§ WHAT TO WORK ON
Express every line of text in the material below as a JSON list of strings, one string per line, leaving out blank lines. Leave the pictures out of your answer.
+-------+
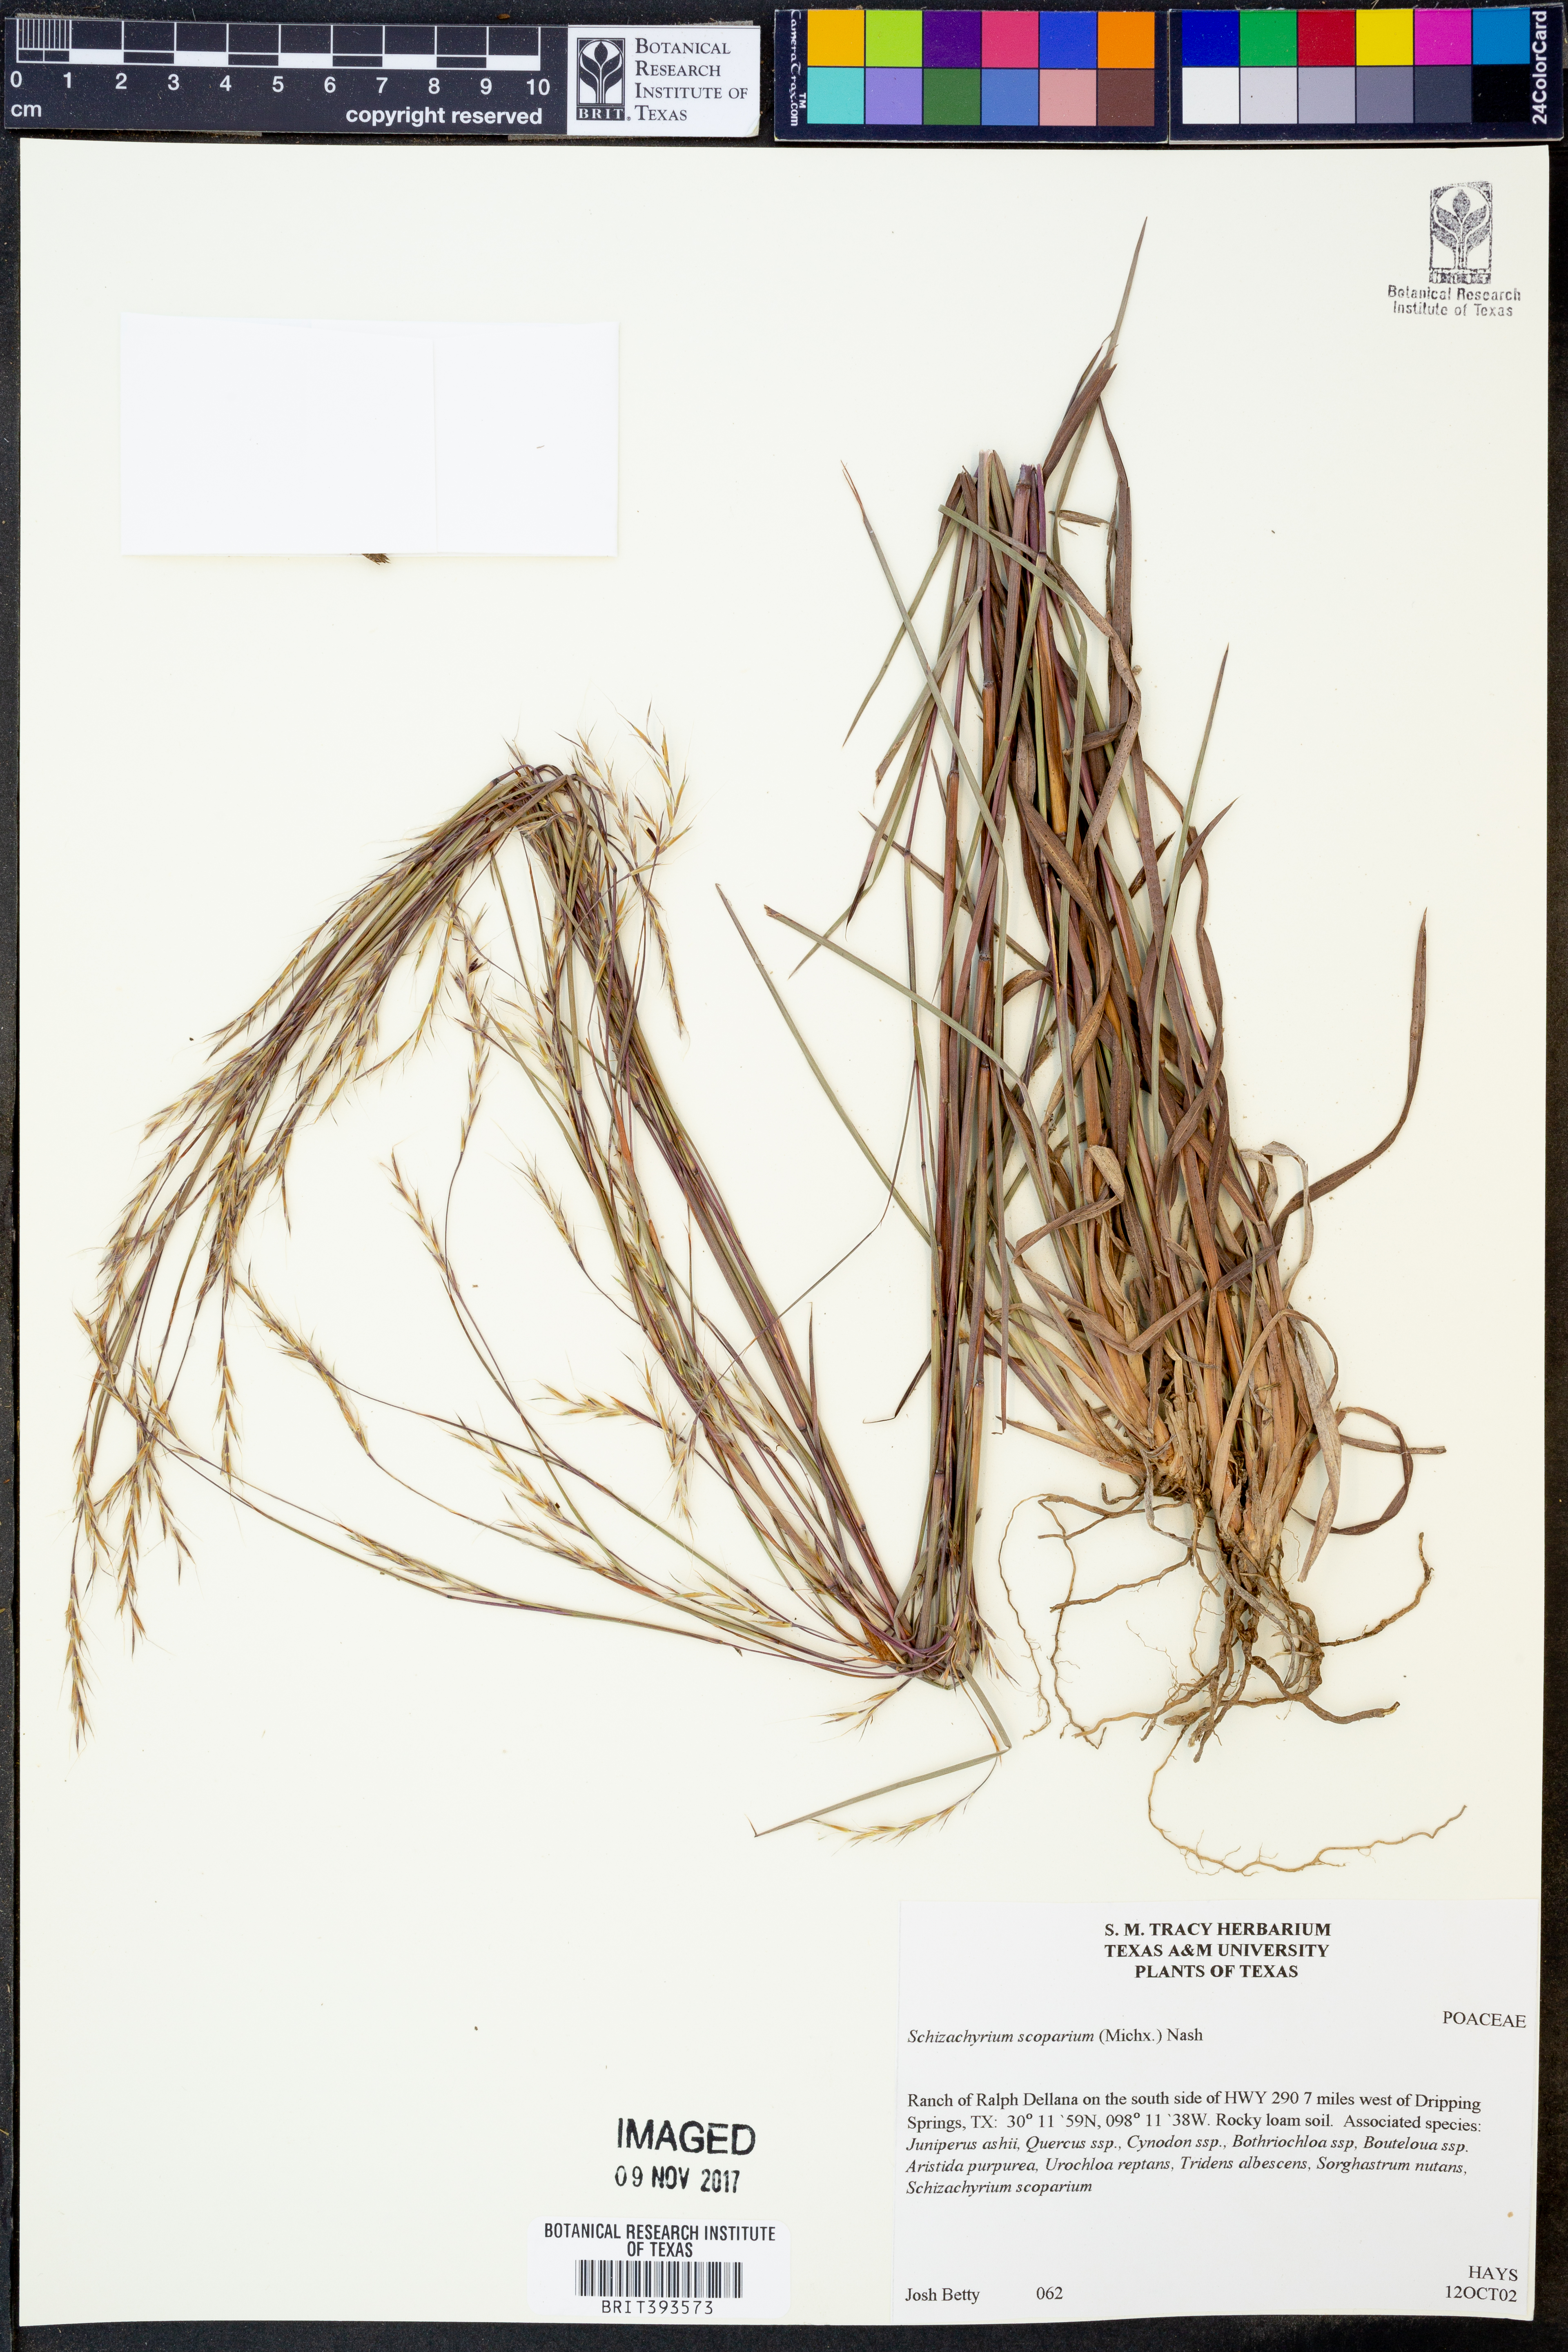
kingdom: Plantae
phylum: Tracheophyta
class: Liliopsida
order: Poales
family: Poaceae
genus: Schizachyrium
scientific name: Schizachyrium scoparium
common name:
+-------+
§ THE SOLUTION
[
  "kingdom: Plantae",
  "phylum: Tracheophyta",
  "class: Liliopsida",
  "order: Poales",
  "family: Poaceae",
  "genus: Schizachyrium",
  "scientific name: Schizachyrium scoparium",
  "common name:"
]